It’s really amazing to see this manikin respond just like a human being,” Carol Papp, dean of the College of Health Sciences at the University of Bridgeport, said of the simulated patient to be used in the Introduction to Medical Simulation course the school is launching.
While other institutions have offered simulator training for medical clinicians, Bridgeport is focusing on the engineering side of the equation to address the growing need for technical experts who can handle the mechanical and computer aspects of medical simulation devices.
Registration for the five-week program opened on April 1 and the classes begin on May 20.
“It’s open not only to our engineering students, but also to engineering students in any other schools who are here for the summer,” Papp said. She explained that while manufacturers of the medical simulation devices do provide some basic training to purchasers of their equipment, the complexity of manikins and the computer systems needed to run various medical scenarios requires specialized training of the simulation specialist who controls a device.
“We decided this would make us truly unique in engineering to be in the forefront of simulation education and training,” she said.
The university got into the field in phases, first conducting a study to determine what gaps exist in medical simulator education before committing to a new course. “You do have plenty of programs for the clinician but not for the simulation lab technologist, so that’s what we’re trying to do. That’s the gap we’re trying to fill with this program,” Papp said. If the course this summer is deemed a success, they’ll make an effort to develop a more in-depth program.
Papp said the manikins typically have five computers driving the embedded robotics, which replicate human responses to certain situations. Those responses can include pupil dilation, increased or decreased heart rates, lung sounds and more.
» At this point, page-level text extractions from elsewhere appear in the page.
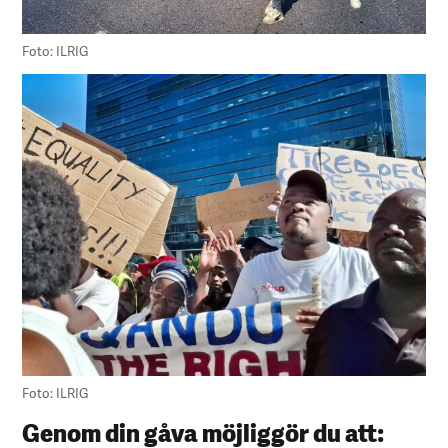
Foto: ILRIG
Foto: ILRIG
Genom din gåva möjliggör du att:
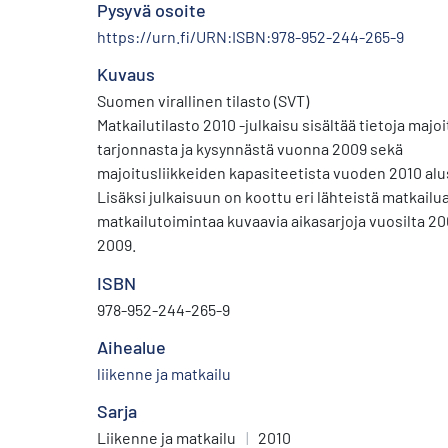
Pysyvä osoite
https://urn.fi/URN:ISBN:978-952-244-265-9
Kuvaus
Suomen virallinen tilasto (SVT)
Matkailutilasto 2010 -julkaisu sisältää tietoja majo
tarjonnasta ja kysynnästä vuonna 2009 sekä
majoitusliikkeiden kapasiteetista vuoden 2010 alu
Lisäksi julkaisuun on koottu eri lähteistä matkailua
matkailutoimintaa kuvaavia aikasarjoja vuosilta 2
2009.
ISBN
978-952-244-265-9
Aihealue
liikenne ja matkailu
Sarja
Liikenne ja matkailu
|
2010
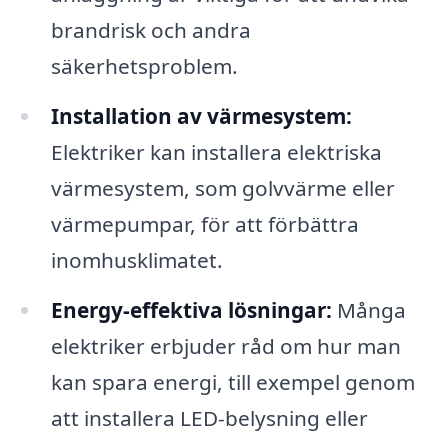
brandrisk och andra
säkerhetsproblem.
Installation av värmesystem:
Elektriker kan installera elektriska
värmesystem, som golvvärme eller
värmepumpar, för att förbättra
inomhusklimatet.
Energy-effektiva lösningar:
Många
elektriker erbjuder råd om hur man
kan spara energi, till exempel genom
att installera LED-belysning eller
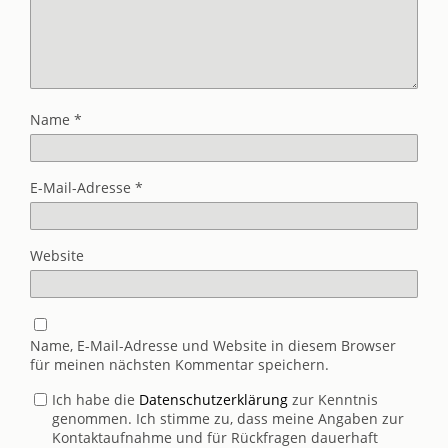
Name
*
E-Mail-Adresse
*
Website
Name, E-Mail-Adresse und Website in diesem Browser
für meinen nächsten Kommentar speichern.
Ich habe die
Datenschutzerklärung
zur Kenntnis
genommen. Ich stimme zu, dass meine Angaben zur
Kontaktaufnahme und für Rückfragen dauerhaft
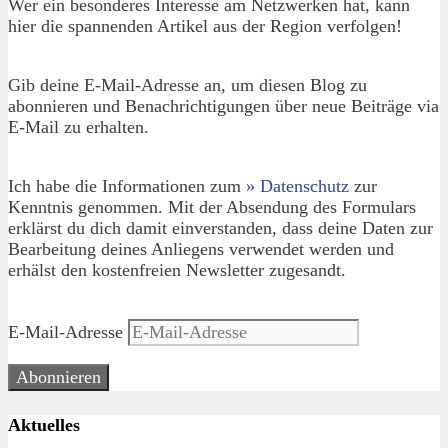
Wer ein besonderes Interesse am Netzwerken hat, kann
hier die spannenden Artikel aus der Region verfolgen!
Gib deine E-Mail-Adresse an, um diesen Blog zu
abonnieren und Benachrichtigungen über neue Beiträge via
E-Mail zu erhalten.
Ich habe die Informationen zum
» Datenschutz
zur
Kenntnis genommen. Mit der Absendung des Formulars
erklärst du dich damit einverstanden, dass deine Daten zur
Bearbeitung deines Anliegens verwendet werden und
erhälst den kostenfreien Newsletter zugesandt.
E-Mail-Adresse
Abonnieren
Aktuelles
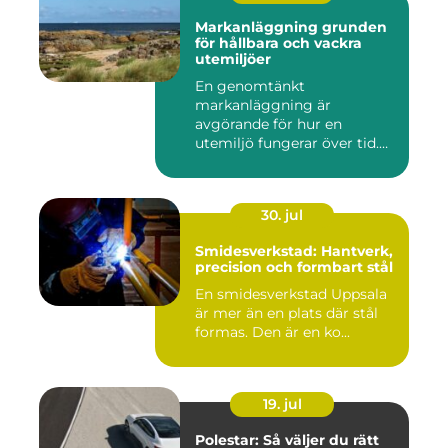
Markanläggning grunden
för hållbara och vackra
utemiljöer
En genomtänkt
markanläggning är
avgörande för hur en
utemiljö fungerar över tid.
Oavsett om det hand...
30. jul
Smidesverkstad: Hantverk,
precision och formbart stål
En smidesverkstad Uppsala
är mer än en plats där stål
formas. Den är en ko...
19. jul
Polestar: Så väljer du rätt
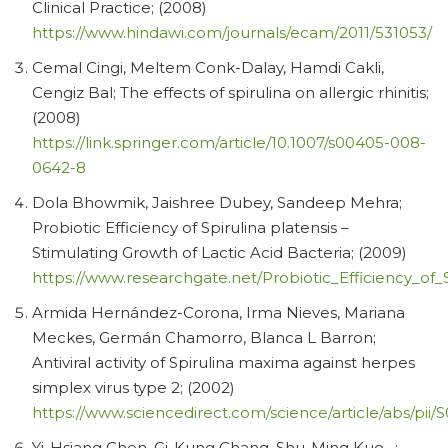
Clinical Practice; (2008)
https://www.hindawi.com/journals/ecam/2011/531053/
Cemal Cingi, Meltem Conk-Dalay, Hamdi Cakli,
Cengiz Bal; The effects of spirulina on allergic rhinitis;
(2008)
https://link.springer.com/article/10.1007/s00405-008-
0642-8
Dola Bhowmik, Jaishree Dubey, Sandeep Mehra;
Probiotic Efficiency of Spirulina platensis –
Stimulating Growth of Lactic Acid Bacteria; (2009)
https://www.researchgate.net/Probiotic_Efficiency_of_S
Armida Hernández-Corona, Irma Nieves, Mariana
Meckes, Germán Chamorro, Blanca L Barron;
Antiviral activity of Spirulina maxima against herpes
simplex virus type 2; (2002)
https://www.sciencedirect.com/science/article/abs/pii
Yi-Hsiang Chen, Gi-Kung Chang, Shu-Ming Kuo…;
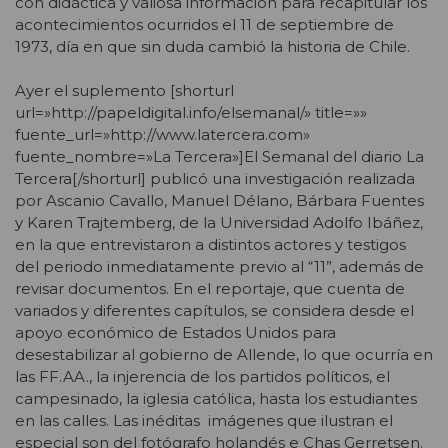
con didáctica y valiosa información para recapitular los
acontecimientos ocurridos el 11 de septiembre de
1973, día en que sin duda cambió la historia de Chile.
Ayer el suplemento [shorturl
url=»http://papeldigital.info/elsemanal/» title=»»
fuente_url=»http://www.latercera.com»
fuente_nombre=»La Tercera»]El Semanal del diario La
Tercera[/shorturl] publicó una investigación realizada
por Ascanio Cavallo, Manuel Délano, Bárbara Fuentes
y Karen Trajtemberg, de la Universidad Adolfo Ibáñez,
en la que entrevistaron a distintos actores y testigos
del periodo inmediatamente previo al “11”, además de
revisar documentos. En el reportaje, que cuenta de
variados y diferentes capítulos, se considera desde el
apoyo económico de Estados Unidos para
desestabilizar al gobierno de Allende, lo que ocurría en
las FF.AA., la injerencia de los partidos políticos, el
campesinado, la iglesia católica, hasta los estudiantes
en las calles. Las inéditas imágenes que ilustran el
especial son del fotógrafo holandés e Chas Gerretsen.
Simulation is a new way to teach while preserving patient safety and quality of life, “so that clinicians can learn on a manikin rather than on a person,” Papp said.
If a clinician does something wrong while running a medical treatment scenario which would, for example, result in a real patient having a heart attack, the manikin responds with a change in vital signs just as would be seen in a human.
In addition to the nursing or physician clinician practicing on the manikin, personnel who are skilled in handing the technological aspects of the equipment need to be involved in the planning and execution of the simulation scenarios.
Students enrolled in the University of Bridgeport’s medical simulation program will learn about the device operating systems, programming techniques of computer networks and medical terminology, among other things.
“This is the first interprofessional course taught by experts in engineering and nursing so it really is a collaborative program between the engineering department and the nursing department,” Papp said. “The outcome we’re looking at is that they will understand the fundamentals of the technology in health care simulation.”